What's the better approach? I was thinking something like using SWF but am not sure if that's overkill for my solution or if it will even let me do what I want. The documentation doesn't show real "examples" either. It's just a discussion without much of a step by step guide (perhaps I'm looking in the wrong spot).
Edit In response to mbaird's suggestions below-
Option 1 (SNS) This is what I will go with. It's simple and doesn't really violate the Single Responsibility Principal. That is, the client uploads the files and sends a notification (via SNS) that its work is done.
Option 2 (Dynamo streams) So this is essentially another "implementation" of Option 1. The client makes a service call, which in this case, results in a table update vs. a SNS notification (Option 1). This update would trigger the Lambda function, as opposed to notification. Not a bad solution, but I prefer using SNS for communication rather than relying on a database's capability (in this case Dynamo streams) to call a Lambda function.
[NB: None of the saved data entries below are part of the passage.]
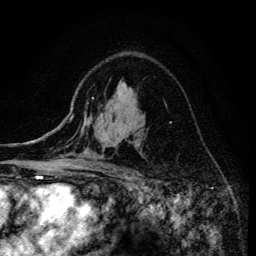
Breast MRI (dynamic contrast-enhanced), one axial slice; position 93 of 134 along the scan axis; cropped to one breast; dynamic contrast-enhanced series, time point 2 of 6 at this slice position (early post-contrast); 3 T; TE 4.2 ms, TR 8.6 ms; 1.2 mm slice thickness; 256 × 256 image matrix, field of view 160 × 160 mm. Female patient.
Annotated regions visible in this slice (semi-automatic segmentation, software-assisted and operator-edited):
- enhancing-tissue mask used for the functional tumour volume (all voxels passing the contrast-enhancement thresholds inside the analysis volume; usually the tumour): bounding box (x1, y1, x2, y2) in pixels: (82, 97, 135, 172)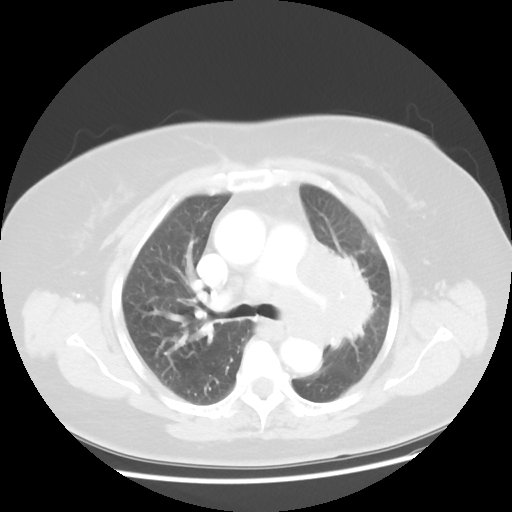
Chest CT, one axial slice; position 30 of 49 along the scan axis; 120 kVp; lung window (W 1500 / L -600 HU); 5 mm slice thickness; 512 × 512 image matrix, field of view 374 × 374 mm. Patient: female, 58 years. From the clinical record (not read from this slice): clinical TNM (as recorded): T4 N3 M0; histopathological grade: G3.
Structures marked on this image (rectangle marked by the reading radiologist):
- lung tumour (recorded histology: small cell carcinoma): box from (x=273, y=227) to (x=376, y=367) px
In any case, I'm using AWS technologies and have coupling with their offering (Lambda functions, SNS, etc.) but I feel relying on something like Dynamo streams is making it an even tighter coupling. Not really a huge concern for my use case but still feels dirty ;D
Option 3 with S3 triggers My concern here is the possibility of race conditions. For example, if multiple files are being uploaded by the client simultaneously (think of several async uploads fired off at once with varying file sizes), what if two files happen to finish uploading at around the same time, and two or more Lambda functions (or whatever implementations we use) query Dynamo and gets back N as the completed uploads (instead of N and N+1)? Now even though the final result should be N+2, each one would add 1 to N. Nooooooooooo!
So Option 1 wins.
If you don't want the client program responsible for invoking the Lambda function directly, then would it be OK if it did something a bit more generic?
Option 1: (SNS) What if it simply notified an SNS topic that it had completed a batch of S3 uploads? You could subscribe your Lambda function to that SNS topic.
Option 2: (DynamoDB Streams) What if it simply updated the DynamoDB record with something like an attribute record.allFilesUploaded = true. You could have your Lambda function trigger off the DynamoDB stream. Since you are already creating a DynamoDB record via the client, this seems like a very simple way to mark the batch of uploads as complete without having to code in knowledge about what needs to happen next. The Lambda function could then check the "allFilesUploaded" attribute instead of having to go to S3 for a file listing every time it is called.
Alternatively, don't insert the DynamoDB record until all files have finished uploading, then your Lambda function could just trigger off new records being created.
Option 3: (continuing to use S3 triggers) If the client program can't be changed from how it works today, then instead of listing all the S3 files and comparing them to the list in DynamoDB each time a new file appears, simply update the DynamoDB record via an atomic counter. Then compare the result value against the size of the file list. Once the values are the same you know all the files have been uploaded. The down side to this is that you need to provision enough capacity on your DynamoDB table to handle all the updates, which is going to increase your costs.
Also, I agree with you that SWF is overkill for this task.